Image comparison data:
────────────────────

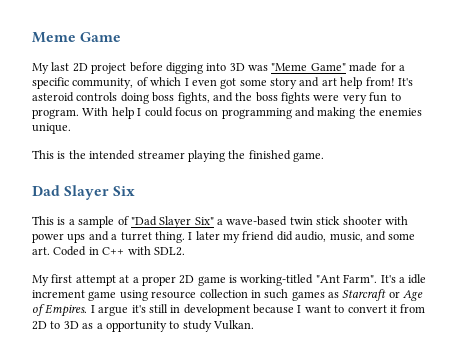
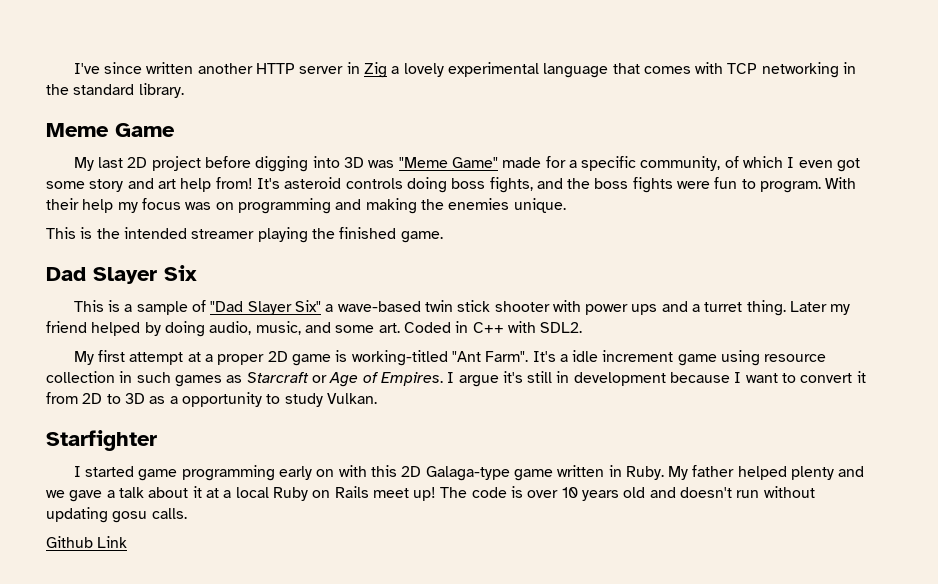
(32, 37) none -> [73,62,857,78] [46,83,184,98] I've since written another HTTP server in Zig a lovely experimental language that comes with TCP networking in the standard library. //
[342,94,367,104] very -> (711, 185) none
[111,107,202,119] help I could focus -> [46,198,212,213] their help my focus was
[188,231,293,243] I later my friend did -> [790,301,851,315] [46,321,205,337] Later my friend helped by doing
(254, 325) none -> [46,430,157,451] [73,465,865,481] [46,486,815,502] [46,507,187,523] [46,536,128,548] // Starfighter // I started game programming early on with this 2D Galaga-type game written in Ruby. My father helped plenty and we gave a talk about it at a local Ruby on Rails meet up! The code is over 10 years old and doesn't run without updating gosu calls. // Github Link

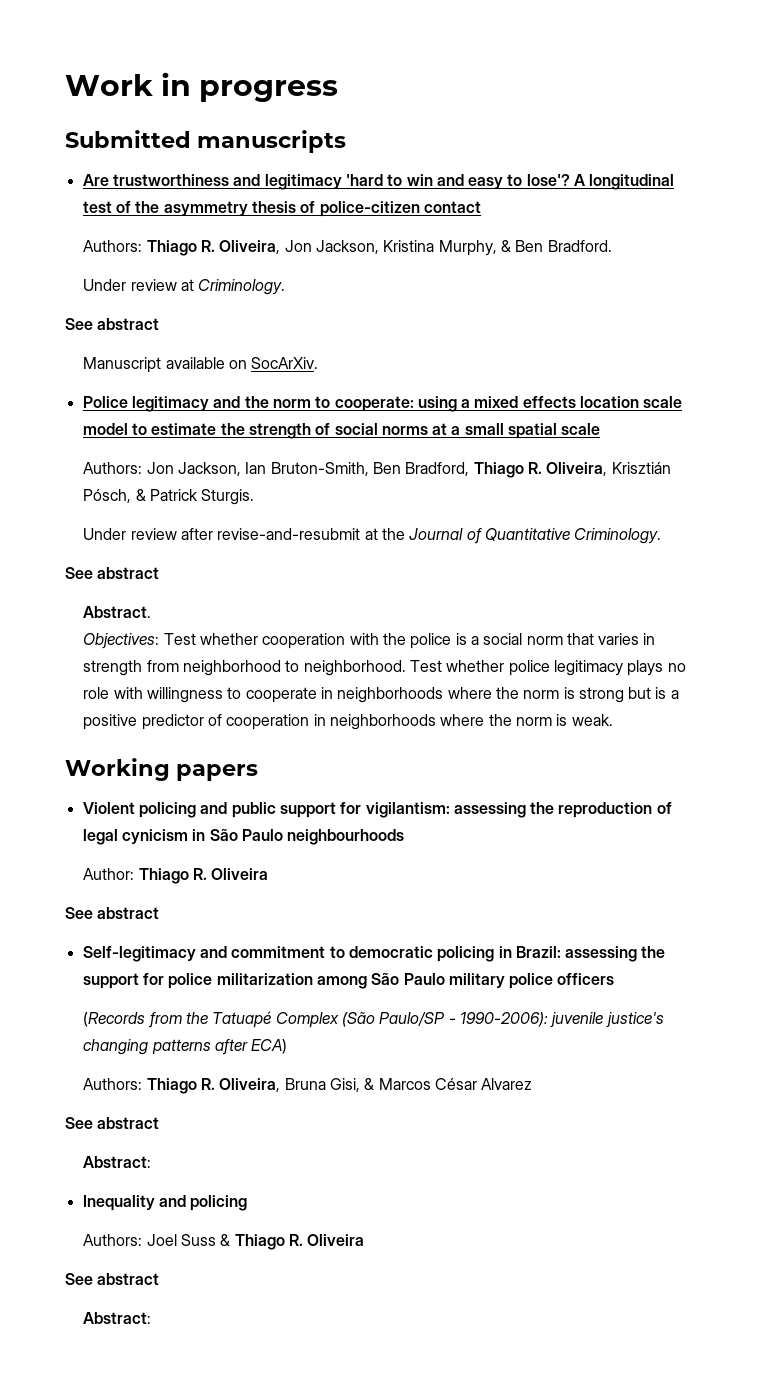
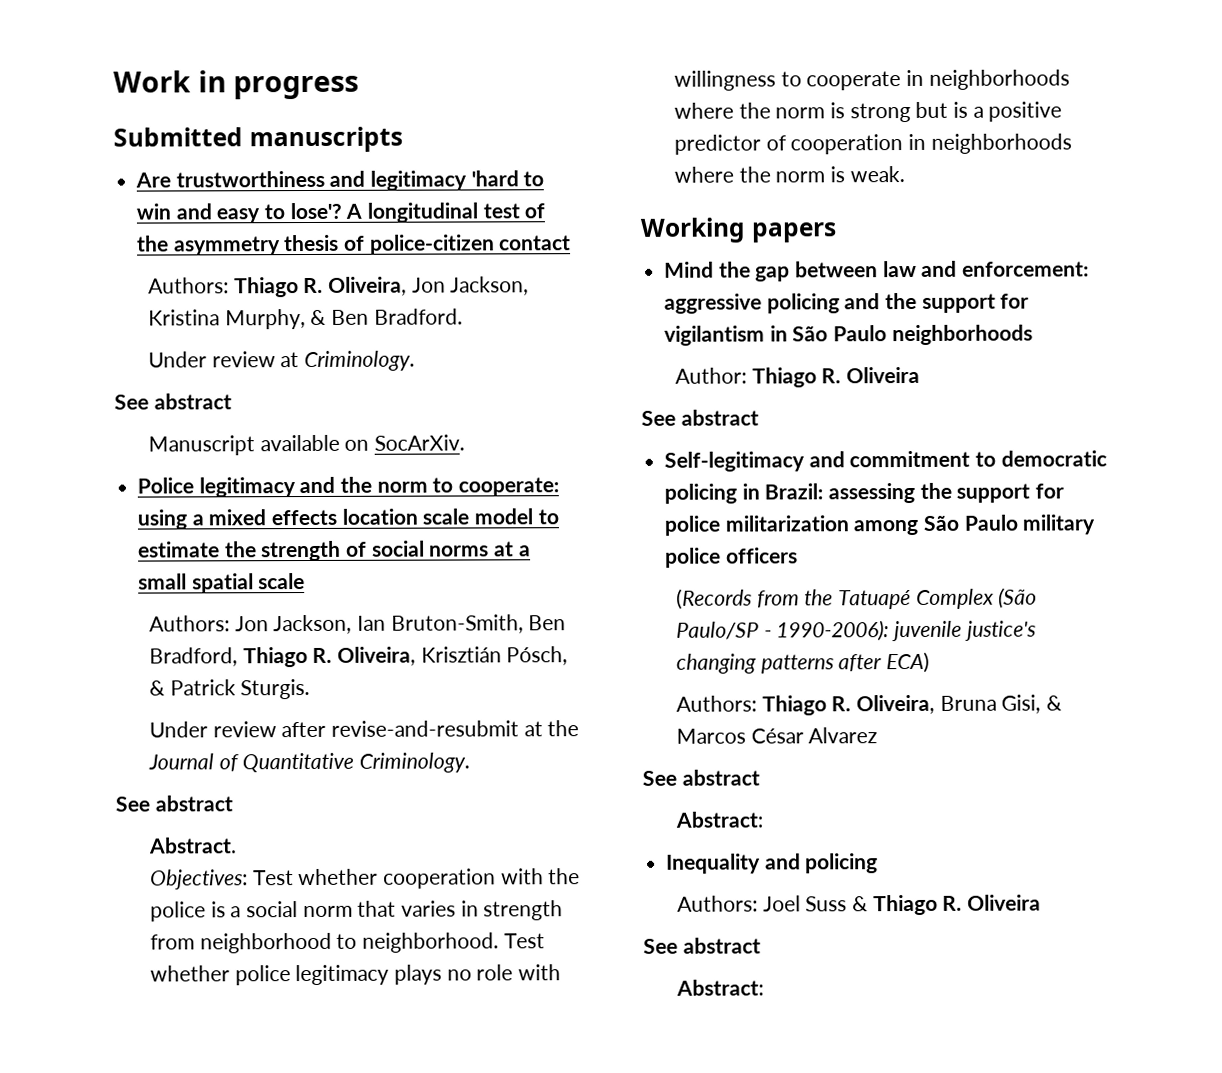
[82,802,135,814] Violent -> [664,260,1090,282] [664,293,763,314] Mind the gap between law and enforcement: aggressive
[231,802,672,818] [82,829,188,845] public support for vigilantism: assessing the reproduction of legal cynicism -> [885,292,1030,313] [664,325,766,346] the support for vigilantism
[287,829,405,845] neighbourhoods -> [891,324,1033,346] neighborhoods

────────────────────

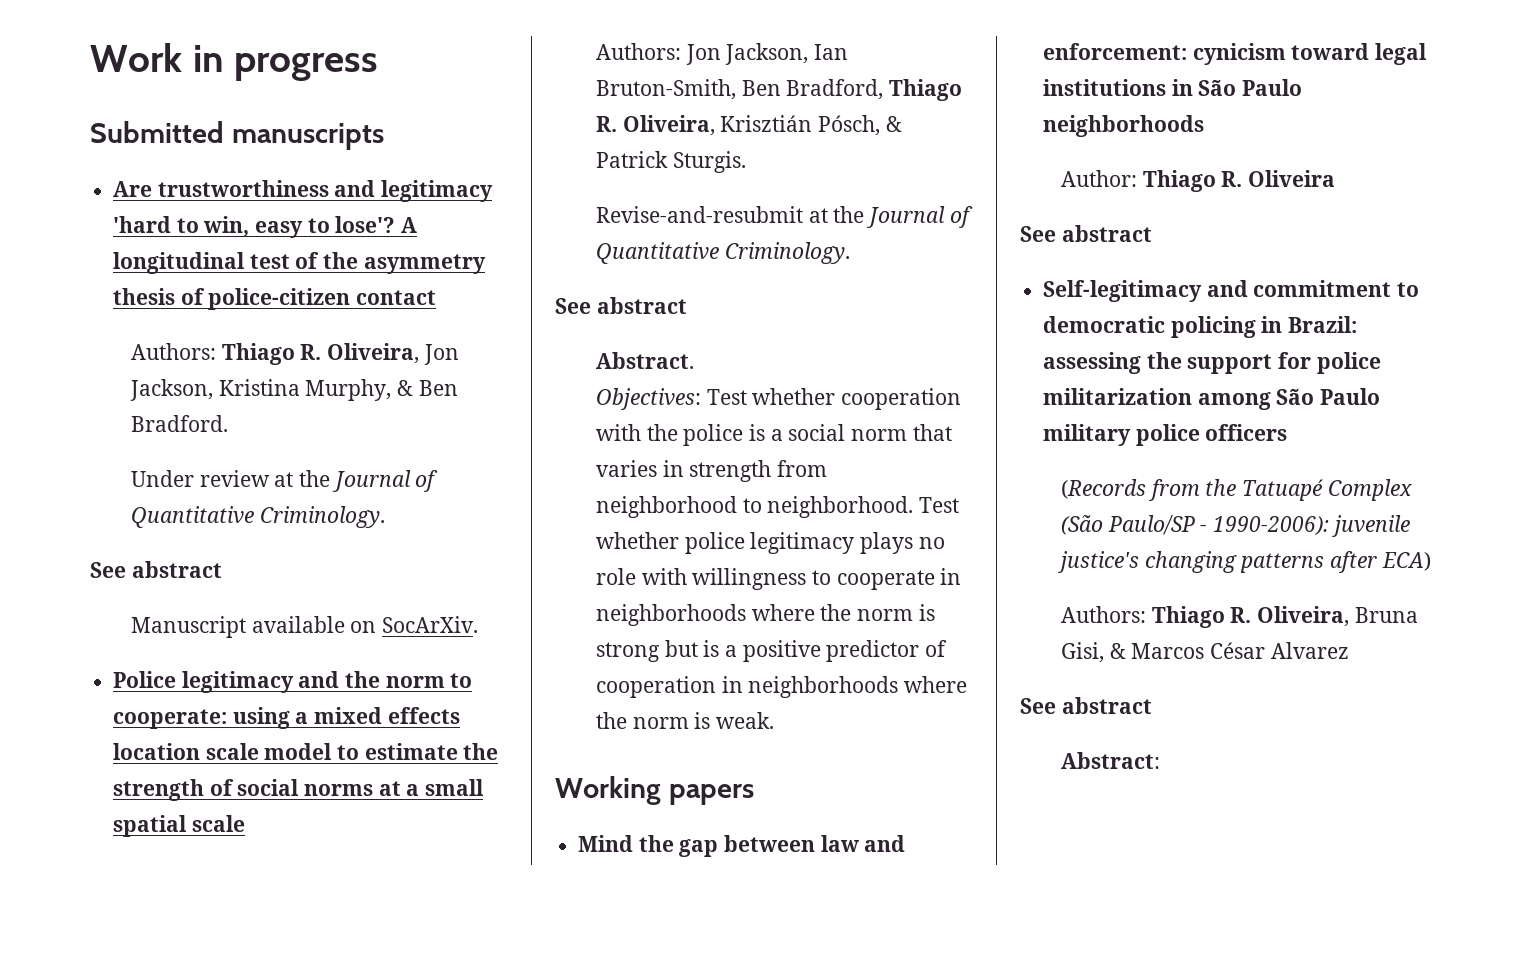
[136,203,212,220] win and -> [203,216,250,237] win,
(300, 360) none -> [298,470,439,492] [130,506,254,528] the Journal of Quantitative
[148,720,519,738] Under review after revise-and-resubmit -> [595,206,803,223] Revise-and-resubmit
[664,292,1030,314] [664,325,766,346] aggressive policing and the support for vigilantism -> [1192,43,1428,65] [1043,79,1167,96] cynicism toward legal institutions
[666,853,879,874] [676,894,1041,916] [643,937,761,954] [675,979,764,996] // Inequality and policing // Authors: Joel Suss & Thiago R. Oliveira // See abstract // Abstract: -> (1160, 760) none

────────────────────

Now transcribe the lines above exactly, starting at the line containing "[342,94,367,104] very -> (711, 185) none" and ending at the line containing "[287,829,405,845] neighbourhoods ->", both lines included, pictures excluded.

[342,94,367,104] very -> (711, 185) none
[111,107,202,119] help I could focus -> [46,198,212,213] their help my focus was
[188,231,293,243] I later my friend did -> [790,301,851,315] [46,321,205,337] Later my friend helped by doing
(254, 325) none -> [46,430,157,451] [73,465,865,481] [46,486,815,502] [46,507,187,523] [46,536,128,548] // Starfighter // I started game programming early on with this 2D Galaga-type game written in Ruby. My father helped plenty and we gave a talk about it at a local Ruby on Rails meet up! The code is over 10 years old and doesn't run without updating gosu calls. // Github Link

[82,802,135,814] Violent -> [664,260,1090,282] [664,293,763,314] Mind the gap between law and enforcement: aggressive
[231,802,672,818] [82,829,188,845] public support for vigilantism: assessing the reproduction of legal cynicism -> [885,292,1030,313] [664,325,766,346] the support for vigilantism
[287,829,405,845] neighbourhoods -> [891,324,1033,346] neighborhoods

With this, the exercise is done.